В этот момент его беззаботный вид, стоивший ему, очевидно, очень дорого, у меня на глазах сменился мучительной гримасой.
— О Боже, — вздохнул он, опускаясь на кровать с выражением крайнего отчаяния. — Если бы сейчас меня мог видеть Джей!
— Так это и определяло все ваши отношения с Джеем, да?
— Он знал об этом, — отвечал Пол, сцепив пальцы рук до того, что побелели костяшки, и эти четыре простых слова выдали его невообразимый ужас и стыд. — Он получил власть надо мной, воспользовался этим и провел меня через ад. И я не мог найти себе покоя иначе, как добившись такого же финансового могущества, какого достиг он… и даже превзойдя его…
Он замолчал.
— Значит, все, что говорили Стюарт и Грэг, правда?

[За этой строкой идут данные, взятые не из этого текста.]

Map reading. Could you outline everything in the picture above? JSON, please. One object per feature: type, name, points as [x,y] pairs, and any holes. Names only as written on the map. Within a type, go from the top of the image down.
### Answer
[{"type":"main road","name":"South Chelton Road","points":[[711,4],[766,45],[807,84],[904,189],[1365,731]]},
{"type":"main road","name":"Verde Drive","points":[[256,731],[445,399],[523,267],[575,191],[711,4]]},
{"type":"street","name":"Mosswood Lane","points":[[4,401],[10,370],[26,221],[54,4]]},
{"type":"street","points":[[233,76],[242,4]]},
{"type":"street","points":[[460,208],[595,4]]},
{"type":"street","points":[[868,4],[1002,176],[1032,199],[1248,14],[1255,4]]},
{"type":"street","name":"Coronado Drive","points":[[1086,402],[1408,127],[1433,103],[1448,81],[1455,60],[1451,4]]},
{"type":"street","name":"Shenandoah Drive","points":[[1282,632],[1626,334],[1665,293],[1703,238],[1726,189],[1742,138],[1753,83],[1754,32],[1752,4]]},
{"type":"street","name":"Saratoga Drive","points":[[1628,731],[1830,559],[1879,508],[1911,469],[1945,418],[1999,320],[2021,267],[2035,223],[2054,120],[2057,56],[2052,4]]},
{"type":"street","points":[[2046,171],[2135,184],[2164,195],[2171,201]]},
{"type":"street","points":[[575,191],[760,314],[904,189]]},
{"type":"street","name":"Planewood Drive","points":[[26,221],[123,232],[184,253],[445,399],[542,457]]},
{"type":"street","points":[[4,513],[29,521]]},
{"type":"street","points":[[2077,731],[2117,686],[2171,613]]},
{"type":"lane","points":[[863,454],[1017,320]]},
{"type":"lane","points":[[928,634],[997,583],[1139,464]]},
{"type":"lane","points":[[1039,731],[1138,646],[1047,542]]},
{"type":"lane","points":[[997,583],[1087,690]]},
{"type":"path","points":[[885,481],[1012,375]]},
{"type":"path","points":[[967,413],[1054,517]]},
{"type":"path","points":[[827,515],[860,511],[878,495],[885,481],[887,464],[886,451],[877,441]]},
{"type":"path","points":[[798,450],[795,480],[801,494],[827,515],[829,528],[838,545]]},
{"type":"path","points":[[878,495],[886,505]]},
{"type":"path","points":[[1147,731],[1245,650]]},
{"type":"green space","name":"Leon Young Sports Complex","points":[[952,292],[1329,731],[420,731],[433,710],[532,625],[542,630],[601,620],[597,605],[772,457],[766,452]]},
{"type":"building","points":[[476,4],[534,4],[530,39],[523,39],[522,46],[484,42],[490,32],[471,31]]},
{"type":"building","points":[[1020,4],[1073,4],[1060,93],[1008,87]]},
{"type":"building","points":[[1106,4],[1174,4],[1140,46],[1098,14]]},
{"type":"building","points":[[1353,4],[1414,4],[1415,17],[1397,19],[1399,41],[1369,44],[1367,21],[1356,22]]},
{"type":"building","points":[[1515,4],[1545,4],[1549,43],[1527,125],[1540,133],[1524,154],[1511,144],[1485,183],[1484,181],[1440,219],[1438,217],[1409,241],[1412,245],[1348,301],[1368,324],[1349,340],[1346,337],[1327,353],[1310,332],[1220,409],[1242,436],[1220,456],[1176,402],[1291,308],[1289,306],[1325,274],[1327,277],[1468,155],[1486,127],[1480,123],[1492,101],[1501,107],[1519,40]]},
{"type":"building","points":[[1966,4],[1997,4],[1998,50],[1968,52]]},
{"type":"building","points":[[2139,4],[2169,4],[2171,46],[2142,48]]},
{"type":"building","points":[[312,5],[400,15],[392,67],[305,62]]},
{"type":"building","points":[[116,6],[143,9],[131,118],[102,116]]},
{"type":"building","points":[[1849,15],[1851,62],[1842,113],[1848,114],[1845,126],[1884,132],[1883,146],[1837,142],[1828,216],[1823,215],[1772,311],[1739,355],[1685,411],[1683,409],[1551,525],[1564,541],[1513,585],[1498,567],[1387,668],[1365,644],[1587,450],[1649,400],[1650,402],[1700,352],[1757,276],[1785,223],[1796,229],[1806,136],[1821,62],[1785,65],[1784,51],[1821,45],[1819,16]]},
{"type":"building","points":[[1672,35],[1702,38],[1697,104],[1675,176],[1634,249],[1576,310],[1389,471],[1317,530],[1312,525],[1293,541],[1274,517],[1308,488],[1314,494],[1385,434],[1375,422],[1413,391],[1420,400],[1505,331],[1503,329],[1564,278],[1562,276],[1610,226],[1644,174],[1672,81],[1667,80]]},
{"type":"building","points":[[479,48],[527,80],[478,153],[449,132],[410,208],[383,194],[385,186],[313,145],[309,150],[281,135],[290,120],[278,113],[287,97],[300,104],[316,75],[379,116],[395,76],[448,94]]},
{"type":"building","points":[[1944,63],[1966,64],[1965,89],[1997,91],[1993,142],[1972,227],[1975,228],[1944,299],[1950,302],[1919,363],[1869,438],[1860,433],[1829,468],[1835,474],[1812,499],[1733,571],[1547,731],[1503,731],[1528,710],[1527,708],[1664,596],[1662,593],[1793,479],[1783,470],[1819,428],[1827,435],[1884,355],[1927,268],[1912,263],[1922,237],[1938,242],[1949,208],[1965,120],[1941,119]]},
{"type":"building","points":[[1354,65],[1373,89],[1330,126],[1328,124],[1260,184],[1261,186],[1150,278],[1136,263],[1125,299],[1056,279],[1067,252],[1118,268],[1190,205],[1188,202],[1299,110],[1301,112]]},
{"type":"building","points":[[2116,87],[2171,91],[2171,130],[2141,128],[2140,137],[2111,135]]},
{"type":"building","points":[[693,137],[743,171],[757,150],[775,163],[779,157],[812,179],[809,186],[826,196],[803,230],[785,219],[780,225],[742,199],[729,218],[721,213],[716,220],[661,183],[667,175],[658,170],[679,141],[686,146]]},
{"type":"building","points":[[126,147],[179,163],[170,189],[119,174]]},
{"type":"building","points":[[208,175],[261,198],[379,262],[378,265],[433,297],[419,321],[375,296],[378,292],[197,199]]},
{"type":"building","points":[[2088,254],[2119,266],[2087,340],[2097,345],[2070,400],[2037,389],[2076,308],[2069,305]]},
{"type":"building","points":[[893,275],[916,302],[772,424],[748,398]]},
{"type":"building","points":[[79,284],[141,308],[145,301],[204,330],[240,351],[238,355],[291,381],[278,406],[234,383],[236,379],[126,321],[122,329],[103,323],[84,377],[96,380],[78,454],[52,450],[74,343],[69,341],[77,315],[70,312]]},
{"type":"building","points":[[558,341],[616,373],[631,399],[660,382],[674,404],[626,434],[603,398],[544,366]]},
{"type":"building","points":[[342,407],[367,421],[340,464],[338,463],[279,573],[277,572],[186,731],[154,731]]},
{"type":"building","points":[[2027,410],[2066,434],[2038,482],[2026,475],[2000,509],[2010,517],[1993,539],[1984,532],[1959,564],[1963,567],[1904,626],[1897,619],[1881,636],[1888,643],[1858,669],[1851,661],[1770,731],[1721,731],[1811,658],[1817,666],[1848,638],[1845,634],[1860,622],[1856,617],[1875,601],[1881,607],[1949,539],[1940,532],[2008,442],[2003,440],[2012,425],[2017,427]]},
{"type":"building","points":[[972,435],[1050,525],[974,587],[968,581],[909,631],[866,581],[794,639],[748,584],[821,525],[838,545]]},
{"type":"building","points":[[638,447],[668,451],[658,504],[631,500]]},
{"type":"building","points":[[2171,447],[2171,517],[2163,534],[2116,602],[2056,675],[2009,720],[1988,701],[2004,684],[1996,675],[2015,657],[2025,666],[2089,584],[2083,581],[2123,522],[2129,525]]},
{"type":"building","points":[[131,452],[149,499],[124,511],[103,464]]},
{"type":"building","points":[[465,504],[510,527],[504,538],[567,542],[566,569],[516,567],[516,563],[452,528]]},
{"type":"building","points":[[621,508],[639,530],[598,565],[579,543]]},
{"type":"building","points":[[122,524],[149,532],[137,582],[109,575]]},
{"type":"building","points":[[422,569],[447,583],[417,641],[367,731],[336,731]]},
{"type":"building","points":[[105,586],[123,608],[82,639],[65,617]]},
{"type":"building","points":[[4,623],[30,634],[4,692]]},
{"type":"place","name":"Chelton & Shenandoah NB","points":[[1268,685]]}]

— Да. Все правда. И теперь ко мне снова возвращаются эти невыразимые кошмары. Это уже второй припадок за месяц, Сильвия.
— И как часто повторяются эти циклы?
— Я чувствовал себя отлично больше тридцати лет. Потом, после смерти Викки, это повторилось. Случился всего один припадок, но после этого меня не оставлял страх… Еще один приступ случился после смерти Джея, однако в Европе… В Европе, и некоторое время по возвращении, я чувствовал себя хорошо. Но сегодняшний припадок уже третий за год. Два других мне удалось перенести без свидетелей.
— Признаки появляются задолго до начала?
— Первое ощущение непосредственно перед припадком появляется секунд за шесть. Однако задолго до ауры[13] я уже обычно чувствую приближение опасности и делаю все, чтобы предотвратить приступ. Совсем недалеко до припадка было, по меньшей мере, раз двенадцать после смерти Джея, но в большинстве случаев обходилось без него… иногда мне просто кажется, что он приближается, потому что я всегда этого боюсь. Об этом трудно говорить. — Он нервно потер пальцами глаза, словно стирая память. — Это невозможно вообразить. Постоянно думаешь о том, что это может случиться снова в любую минуту, о том, где при этом окажешься, кто тебя увидит, узнает, кто что скажет или надсмеется, кто ухмыльнется за твоей спиной и объявит тебя душевнобольным. Но моя разновидность болезни не имеет ничего общего с психической ненормальностью…
— Да, конечно, я понимаю.
— И что делает все это еще более невыносимым, так это именно живой, быстрый и ясный ум, не способный, однако, ни остановить, ни предотвратить, ни контролировать этот ужасный процесс.